WHAT YOU NEED TO DO — Reproduce everything from the line that contains "other parts of" down to the line that contains "aws greengrass disassociate-role-from-group" in the listing below, word for word and nothing more. Leave the pictures out.

THE INPUT —
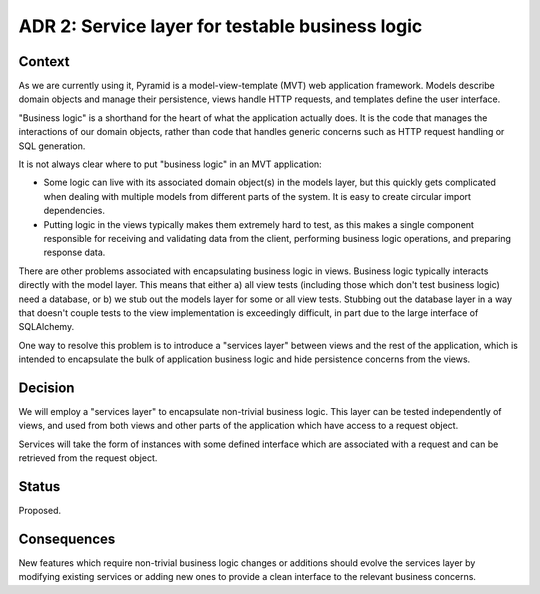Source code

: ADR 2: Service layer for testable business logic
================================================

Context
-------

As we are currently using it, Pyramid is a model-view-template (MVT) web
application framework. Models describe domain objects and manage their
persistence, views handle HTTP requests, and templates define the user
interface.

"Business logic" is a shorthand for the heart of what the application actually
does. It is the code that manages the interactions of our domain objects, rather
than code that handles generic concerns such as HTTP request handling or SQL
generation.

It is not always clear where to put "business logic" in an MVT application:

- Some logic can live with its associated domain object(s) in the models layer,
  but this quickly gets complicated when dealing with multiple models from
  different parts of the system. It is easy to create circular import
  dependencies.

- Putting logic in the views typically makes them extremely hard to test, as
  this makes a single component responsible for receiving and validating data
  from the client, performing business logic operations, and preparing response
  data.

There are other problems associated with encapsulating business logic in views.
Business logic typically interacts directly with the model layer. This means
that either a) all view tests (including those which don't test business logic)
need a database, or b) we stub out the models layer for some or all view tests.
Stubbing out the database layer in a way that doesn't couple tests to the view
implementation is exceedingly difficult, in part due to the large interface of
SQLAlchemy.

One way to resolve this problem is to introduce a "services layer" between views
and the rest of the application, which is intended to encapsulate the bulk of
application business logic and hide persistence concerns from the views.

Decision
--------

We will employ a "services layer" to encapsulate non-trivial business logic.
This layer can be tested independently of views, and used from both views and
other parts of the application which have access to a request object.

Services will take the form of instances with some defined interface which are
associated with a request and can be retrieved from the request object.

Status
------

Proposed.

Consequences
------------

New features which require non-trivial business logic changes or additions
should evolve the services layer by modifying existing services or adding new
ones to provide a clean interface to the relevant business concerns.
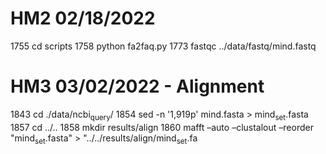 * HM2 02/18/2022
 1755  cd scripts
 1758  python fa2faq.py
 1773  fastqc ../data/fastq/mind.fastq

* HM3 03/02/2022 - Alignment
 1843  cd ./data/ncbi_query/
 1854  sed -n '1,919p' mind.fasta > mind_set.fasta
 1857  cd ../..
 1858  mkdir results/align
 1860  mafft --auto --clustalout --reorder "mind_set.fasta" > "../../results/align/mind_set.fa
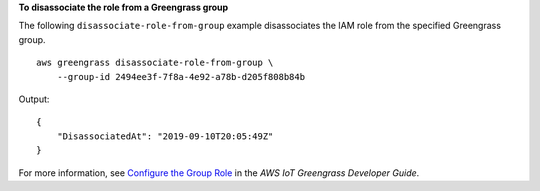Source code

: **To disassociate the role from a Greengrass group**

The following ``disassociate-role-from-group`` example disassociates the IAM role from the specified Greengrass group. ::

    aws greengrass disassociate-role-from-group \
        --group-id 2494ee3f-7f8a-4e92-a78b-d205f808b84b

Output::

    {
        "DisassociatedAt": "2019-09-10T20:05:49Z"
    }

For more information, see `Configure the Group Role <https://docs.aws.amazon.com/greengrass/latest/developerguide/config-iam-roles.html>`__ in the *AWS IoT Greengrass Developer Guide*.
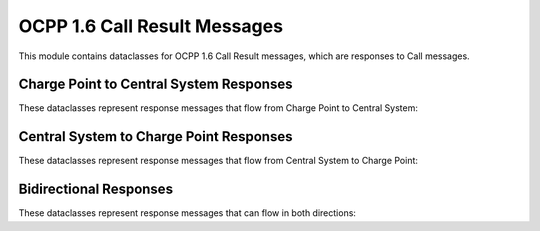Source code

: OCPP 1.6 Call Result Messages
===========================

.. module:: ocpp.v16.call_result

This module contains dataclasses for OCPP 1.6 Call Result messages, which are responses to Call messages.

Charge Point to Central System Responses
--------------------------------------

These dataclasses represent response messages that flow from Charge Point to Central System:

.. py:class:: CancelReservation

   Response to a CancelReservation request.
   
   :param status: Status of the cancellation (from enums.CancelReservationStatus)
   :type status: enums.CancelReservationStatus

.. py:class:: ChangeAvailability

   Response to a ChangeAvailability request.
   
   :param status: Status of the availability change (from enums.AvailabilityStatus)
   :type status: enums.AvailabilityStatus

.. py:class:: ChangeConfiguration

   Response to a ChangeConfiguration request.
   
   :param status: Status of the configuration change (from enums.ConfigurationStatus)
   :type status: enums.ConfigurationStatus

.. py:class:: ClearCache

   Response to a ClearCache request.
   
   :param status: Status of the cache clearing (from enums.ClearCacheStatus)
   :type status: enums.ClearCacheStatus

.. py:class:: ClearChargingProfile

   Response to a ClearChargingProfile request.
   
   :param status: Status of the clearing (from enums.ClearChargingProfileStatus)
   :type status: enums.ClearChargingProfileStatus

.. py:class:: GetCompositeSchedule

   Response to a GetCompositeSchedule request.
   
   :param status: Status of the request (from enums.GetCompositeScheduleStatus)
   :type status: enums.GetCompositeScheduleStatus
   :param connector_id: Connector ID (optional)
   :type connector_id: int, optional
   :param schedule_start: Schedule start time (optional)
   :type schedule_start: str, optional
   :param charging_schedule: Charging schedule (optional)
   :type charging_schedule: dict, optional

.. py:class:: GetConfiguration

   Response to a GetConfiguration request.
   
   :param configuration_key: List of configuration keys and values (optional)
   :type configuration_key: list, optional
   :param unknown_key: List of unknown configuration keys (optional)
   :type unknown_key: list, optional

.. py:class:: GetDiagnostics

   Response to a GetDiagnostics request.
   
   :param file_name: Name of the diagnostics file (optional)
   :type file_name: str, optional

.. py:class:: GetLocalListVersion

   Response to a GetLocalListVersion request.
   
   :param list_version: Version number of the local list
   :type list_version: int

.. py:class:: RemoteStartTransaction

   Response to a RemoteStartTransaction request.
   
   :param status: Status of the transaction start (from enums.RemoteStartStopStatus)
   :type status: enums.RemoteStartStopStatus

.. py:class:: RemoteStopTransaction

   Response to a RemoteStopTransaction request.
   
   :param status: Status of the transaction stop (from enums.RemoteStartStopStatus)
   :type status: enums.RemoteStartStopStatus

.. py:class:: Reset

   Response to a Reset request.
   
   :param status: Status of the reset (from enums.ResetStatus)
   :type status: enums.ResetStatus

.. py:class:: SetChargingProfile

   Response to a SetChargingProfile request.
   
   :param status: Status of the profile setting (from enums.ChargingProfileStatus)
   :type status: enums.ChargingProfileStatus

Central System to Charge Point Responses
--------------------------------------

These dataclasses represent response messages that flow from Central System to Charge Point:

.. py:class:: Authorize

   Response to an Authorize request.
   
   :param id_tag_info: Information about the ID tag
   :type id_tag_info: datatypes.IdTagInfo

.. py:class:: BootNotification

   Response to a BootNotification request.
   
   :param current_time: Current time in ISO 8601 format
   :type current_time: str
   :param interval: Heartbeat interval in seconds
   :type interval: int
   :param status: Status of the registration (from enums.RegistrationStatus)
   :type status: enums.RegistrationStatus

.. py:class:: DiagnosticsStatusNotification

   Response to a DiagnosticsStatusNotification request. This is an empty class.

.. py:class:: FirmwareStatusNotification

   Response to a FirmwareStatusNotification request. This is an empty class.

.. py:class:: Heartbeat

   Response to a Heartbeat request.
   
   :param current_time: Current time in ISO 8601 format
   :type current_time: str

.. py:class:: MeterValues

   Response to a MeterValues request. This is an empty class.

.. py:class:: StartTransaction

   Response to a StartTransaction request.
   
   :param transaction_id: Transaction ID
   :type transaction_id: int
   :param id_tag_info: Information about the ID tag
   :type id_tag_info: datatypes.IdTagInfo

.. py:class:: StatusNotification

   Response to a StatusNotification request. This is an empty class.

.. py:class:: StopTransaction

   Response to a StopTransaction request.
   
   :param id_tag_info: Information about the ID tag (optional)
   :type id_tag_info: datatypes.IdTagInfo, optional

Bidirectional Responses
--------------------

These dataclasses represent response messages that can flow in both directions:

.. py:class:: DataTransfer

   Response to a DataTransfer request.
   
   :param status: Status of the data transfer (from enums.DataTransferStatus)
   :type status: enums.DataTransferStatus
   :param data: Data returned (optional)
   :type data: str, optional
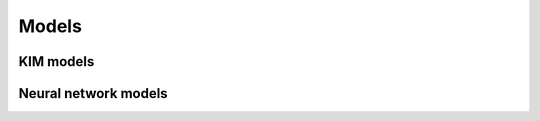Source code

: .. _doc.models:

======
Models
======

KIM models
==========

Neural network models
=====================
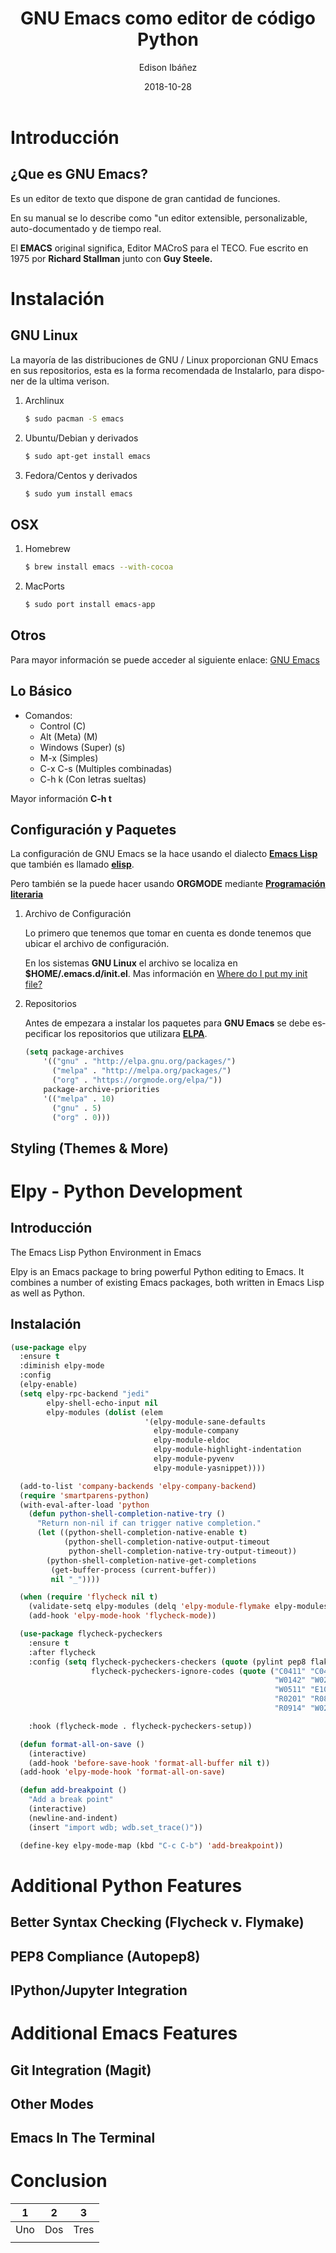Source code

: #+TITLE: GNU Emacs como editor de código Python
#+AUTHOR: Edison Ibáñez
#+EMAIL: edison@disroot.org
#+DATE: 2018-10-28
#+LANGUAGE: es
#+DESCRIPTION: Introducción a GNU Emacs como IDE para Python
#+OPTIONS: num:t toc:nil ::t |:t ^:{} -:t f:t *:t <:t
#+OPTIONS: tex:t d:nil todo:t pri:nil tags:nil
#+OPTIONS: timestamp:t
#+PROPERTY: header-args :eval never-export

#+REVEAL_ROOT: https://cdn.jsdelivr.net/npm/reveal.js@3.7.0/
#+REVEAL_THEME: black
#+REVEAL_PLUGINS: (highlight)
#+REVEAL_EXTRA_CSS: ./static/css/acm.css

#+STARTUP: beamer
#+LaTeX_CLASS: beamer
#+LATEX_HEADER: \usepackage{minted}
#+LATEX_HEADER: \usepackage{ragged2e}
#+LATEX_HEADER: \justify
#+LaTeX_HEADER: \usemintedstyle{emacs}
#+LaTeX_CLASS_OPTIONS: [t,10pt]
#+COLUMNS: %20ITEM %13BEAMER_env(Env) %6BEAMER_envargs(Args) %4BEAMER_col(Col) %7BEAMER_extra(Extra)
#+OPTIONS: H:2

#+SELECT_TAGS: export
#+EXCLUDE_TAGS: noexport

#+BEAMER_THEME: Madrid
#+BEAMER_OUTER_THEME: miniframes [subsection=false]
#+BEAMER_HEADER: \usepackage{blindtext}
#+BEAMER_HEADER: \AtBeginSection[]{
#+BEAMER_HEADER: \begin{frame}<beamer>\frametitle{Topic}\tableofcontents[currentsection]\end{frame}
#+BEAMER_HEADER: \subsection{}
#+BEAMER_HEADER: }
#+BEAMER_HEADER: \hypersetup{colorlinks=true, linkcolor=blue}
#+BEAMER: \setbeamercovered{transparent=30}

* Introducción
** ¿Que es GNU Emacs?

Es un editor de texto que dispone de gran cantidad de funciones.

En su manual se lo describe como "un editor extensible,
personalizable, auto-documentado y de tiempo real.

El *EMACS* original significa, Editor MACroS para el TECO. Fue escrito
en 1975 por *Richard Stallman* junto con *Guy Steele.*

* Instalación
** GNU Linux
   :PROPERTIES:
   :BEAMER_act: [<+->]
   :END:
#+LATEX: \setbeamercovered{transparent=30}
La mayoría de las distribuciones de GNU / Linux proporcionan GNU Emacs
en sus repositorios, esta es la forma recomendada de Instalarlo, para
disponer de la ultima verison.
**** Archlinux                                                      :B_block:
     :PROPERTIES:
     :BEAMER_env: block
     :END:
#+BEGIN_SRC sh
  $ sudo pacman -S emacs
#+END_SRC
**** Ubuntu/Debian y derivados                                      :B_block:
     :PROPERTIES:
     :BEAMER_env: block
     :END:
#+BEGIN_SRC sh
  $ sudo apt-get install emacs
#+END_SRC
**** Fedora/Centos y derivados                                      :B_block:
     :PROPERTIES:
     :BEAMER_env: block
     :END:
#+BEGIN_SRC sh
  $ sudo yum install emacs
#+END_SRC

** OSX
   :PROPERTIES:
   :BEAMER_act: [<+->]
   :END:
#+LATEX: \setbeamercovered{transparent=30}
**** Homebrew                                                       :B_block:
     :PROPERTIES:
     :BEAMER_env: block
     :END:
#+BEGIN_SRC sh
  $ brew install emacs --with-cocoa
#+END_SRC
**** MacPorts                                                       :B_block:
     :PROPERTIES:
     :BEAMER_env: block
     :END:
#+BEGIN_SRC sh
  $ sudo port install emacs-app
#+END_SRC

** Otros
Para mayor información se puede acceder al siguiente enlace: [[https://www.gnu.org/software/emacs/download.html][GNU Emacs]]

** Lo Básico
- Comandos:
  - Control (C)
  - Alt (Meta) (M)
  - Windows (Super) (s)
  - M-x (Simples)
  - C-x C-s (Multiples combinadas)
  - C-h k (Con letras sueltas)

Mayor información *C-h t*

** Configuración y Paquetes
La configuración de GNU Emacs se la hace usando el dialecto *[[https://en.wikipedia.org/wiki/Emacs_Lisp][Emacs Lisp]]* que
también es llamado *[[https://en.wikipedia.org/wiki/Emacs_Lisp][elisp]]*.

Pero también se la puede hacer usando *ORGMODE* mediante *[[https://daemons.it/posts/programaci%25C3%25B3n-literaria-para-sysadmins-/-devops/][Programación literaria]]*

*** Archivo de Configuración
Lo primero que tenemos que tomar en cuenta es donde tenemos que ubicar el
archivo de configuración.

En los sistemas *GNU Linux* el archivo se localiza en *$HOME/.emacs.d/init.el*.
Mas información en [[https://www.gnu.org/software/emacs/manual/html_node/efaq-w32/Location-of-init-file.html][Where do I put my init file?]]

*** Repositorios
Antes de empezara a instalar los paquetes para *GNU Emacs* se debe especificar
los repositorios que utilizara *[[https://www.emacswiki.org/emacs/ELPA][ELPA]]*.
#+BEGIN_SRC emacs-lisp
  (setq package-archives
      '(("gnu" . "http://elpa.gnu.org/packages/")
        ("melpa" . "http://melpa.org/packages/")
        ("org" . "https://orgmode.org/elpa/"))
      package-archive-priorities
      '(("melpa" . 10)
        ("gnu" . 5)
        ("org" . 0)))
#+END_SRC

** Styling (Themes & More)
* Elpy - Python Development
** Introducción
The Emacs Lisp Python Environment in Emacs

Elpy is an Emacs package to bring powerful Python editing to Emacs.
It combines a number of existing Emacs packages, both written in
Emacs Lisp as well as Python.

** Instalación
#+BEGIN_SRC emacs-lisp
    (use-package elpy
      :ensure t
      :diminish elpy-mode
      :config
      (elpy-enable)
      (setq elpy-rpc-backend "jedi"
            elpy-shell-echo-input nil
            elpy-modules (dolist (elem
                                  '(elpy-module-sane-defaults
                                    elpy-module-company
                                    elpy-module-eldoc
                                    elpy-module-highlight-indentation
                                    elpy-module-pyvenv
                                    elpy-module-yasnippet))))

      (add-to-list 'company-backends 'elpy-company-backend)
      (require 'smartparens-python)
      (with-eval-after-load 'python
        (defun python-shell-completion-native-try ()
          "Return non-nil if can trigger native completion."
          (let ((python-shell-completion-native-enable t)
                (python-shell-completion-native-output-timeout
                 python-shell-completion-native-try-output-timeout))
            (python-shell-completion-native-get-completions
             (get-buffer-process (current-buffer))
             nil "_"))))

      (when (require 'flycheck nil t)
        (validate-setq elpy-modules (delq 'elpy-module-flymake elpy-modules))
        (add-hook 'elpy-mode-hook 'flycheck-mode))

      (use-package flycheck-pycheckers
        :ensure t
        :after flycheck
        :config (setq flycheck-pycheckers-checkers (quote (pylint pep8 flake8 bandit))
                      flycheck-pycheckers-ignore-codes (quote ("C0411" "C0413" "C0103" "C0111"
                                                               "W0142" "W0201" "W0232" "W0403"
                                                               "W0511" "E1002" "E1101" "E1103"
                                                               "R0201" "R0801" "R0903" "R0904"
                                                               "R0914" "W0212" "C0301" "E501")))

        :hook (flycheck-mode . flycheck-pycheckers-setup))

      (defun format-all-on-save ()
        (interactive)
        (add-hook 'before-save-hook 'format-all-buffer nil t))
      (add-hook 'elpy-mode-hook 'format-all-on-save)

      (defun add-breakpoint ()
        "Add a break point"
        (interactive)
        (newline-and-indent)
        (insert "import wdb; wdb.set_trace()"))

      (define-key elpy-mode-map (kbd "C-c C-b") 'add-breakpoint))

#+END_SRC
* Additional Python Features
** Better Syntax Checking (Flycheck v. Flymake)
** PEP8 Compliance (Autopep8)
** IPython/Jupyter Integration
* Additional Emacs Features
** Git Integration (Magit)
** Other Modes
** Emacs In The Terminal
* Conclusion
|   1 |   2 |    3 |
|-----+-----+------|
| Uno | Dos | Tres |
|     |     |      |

ANSWER FOR THIS EXERCISE —
other parts of the application which have access to a request object.

Services will take the form of instances with some defined interface which are
associated with a request and can be retrieved from the request object.

Status
------

Proposed.

Consequences
------------

New features which require non-trivial business logic changes or additions
should evolve the services layer by modifying existing services or adding new
ones to provide a clean interface to the relevant business concerns.
 * HM2 02/18/2022
 1755  cd scripts
 1758  python fa2faq.py
 1773  fastqc ../data/fastq/mind.fastq

* HM3 03/02/2022 - Alignment
 1843  cd ./data/ncbi_query/
 1854  sed -n '1,919p' mind.fasta > mind_set.fasta
 1857  cd ../..
 1858  mkdir results/align
 1860  mafft --auto --clustalout --reorder "mind_set.fasta" > "../../results/align/mind_set.fa
Source code

: **To disassociate the role from a Greengrass group**

The following ``disassociate-role-from-group`` example disassociates the IAM role from the specified Greengrass group. ::

    aws greengrass disassociate-role-from-group \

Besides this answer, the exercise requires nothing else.